The peristence and in some instances growth of such “low-level” incidents has undermined confidence in the peace process. Also the continuation of the pattern would indicate that existing police approaches are not succeeding in preventing such attacks or catching those culpable. Anecdotal evidence would indicate a lack of commitment or thoroughness to the investigations. Is the low-level nature meaning a low priority attitude is taken? Could the PSNI learn from the approach of the USA authorities to church burnings? The compensation regime also causes problems, should it be reformed so that the victims of such attacks are not punished further?The 1990’s saw a growth in arson attacks on churches with black congregations. The Government’s response was to establish a specialised investigative team to tackle the issue. They developed a range of investigative approaches:

“ATF’s pursuit of arsonists has become institutionalized in the Bureau. Applying these statutes and ATF expertise to house of worship fires has become a top priority. Additionally, ATF has numerous support programs available in the investigation of church arsons. The National Response Team is available to respond within 24 hours and is comprised of agents with specialized training, chemists, canine handler and an explosives enforcement officer. ATF’s laboratory system is one of the finest in the world. With regional laboratories all over the United States, they are available to examine arson debris and detect accelerants and explosive materials.
ATF also utilizes computer technology in the investigation of church fires. The National Repository collects and analyses information on arson incidents and the suspected criminal use of explosives. The Advanced Serial Case Management System (ASCMe) provides on-scene assistance in the collection and collating of large amounts of evidence and data. ASCMe is invaluable in organizing the many pieces of evidence collected in the investigation of church fires. ATF responds to all fires at churches and makes a determination as to which of these resources are needed for a swift arrest and prosecution of the persons responsible.”

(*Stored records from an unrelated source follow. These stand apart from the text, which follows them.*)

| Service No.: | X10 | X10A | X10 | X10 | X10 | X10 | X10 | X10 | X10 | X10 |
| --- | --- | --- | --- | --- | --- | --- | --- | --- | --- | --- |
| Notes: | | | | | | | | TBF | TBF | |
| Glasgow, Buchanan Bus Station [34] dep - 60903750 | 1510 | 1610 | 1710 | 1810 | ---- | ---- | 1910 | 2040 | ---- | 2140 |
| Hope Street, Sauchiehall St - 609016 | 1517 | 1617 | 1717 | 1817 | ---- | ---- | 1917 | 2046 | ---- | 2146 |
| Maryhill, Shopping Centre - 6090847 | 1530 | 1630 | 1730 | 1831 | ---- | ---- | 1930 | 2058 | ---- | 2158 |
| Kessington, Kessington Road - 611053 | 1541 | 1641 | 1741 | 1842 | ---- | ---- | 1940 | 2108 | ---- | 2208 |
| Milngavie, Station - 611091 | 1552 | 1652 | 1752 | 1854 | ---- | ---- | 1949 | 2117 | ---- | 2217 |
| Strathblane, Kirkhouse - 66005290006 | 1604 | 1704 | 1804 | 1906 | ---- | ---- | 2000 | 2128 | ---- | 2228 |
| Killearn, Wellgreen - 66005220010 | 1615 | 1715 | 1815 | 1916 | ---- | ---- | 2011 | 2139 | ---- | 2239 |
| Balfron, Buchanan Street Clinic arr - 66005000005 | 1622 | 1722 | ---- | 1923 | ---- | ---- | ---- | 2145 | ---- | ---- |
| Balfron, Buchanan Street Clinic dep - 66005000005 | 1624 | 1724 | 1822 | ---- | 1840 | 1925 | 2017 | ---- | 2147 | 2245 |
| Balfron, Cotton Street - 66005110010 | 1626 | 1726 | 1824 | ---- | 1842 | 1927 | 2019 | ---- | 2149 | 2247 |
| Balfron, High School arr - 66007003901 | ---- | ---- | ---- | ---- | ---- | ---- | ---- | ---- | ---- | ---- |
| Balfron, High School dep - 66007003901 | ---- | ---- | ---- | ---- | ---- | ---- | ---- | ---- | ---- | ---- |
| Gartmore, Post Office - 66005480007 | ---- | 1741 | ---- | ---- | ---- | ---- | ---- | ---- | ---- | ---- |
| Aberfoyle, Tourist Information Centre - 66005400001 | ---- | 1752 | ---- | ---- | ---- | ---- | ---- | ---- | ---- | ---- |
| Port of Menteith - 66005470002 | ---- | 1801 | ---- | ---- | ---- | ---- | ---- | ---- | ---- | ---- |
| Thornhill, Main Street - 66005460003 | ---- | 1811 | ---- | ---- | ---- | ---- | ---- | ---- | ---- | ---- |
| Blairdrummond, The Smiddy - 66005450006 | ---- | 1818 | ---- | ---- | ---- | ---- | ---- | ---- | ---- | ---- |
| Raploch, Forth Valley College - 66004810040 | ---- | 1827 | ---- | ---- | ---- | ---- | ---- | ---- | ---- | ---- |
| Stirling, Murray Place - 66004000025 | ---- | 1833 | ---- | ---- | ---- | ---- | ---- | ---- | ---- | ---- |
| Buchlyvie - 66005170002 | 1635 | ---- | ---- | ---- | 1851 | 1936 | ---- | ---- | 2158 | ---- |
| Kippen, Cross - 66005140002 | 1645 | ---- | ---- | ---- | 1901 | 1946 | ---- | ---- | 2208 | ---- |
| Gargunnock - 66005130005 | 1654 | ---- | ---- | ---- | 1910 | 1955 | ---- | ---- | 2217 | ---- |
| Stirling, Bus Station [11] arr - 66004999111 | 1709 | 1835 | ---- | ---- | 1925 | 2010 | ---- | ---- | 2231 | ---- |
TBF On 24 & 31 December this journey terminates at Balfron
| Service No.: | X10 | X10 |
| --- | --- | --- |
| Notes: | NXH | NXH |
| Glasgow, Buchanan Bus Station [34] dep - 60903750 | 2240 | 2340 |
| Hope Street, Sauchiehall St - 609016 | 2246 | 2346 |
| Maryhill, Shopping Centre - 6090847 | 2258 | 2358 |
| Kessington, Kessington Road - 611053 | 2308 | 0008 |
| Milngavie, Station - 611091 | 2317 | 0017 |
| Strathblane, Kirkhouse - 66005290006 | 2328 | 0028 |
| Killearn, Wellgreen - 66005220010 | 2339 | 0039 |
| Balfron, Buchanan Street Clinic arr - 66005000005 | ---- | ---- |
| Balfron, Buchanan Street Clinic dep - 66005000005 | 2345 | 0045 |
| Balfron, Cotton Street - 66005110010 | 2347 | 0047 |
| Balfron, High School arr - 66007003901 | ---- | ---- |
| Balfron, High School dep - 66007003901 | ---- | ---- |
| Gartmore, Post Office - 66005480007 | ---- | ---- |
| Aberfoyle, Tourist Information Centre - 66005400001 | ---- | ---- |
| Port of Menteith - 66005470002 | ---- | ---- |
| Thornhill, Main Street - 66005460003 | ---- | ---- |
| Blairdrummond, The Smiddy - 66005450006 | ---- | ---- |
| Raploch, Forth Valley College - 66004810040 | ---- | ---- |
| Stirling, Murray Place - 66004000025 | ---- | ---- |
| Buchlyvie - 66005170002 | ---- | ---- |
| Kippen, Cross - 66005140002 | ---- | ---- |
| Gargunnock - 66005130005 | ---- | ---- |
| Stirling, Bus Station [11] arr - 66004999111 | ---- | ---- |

They also developed a profile of perpetrators of such attacks:

“The people burning down black churches in the South are generally white, male and young, usually economically marginalized or poorly educated, frequently drunk or high on drugs, rarely affiliated with hate groups, but often deeply driven by racism…”

In their first year of operation they achieved a clear-up rate of 18% (9 times the apparent PSNI rate). The work of the team also included a community relations approach.

The financial cost of such attacks is also a heavy burden. Official compensation is difficult to gain and claims on insurance policies lead to huge premiums or withdrawal of cover. As many of the attacks are on rural isolated halls the DUP is advocating the more relaxed procedures for compensation for damage to agricultural buildings be extended to cover community halls.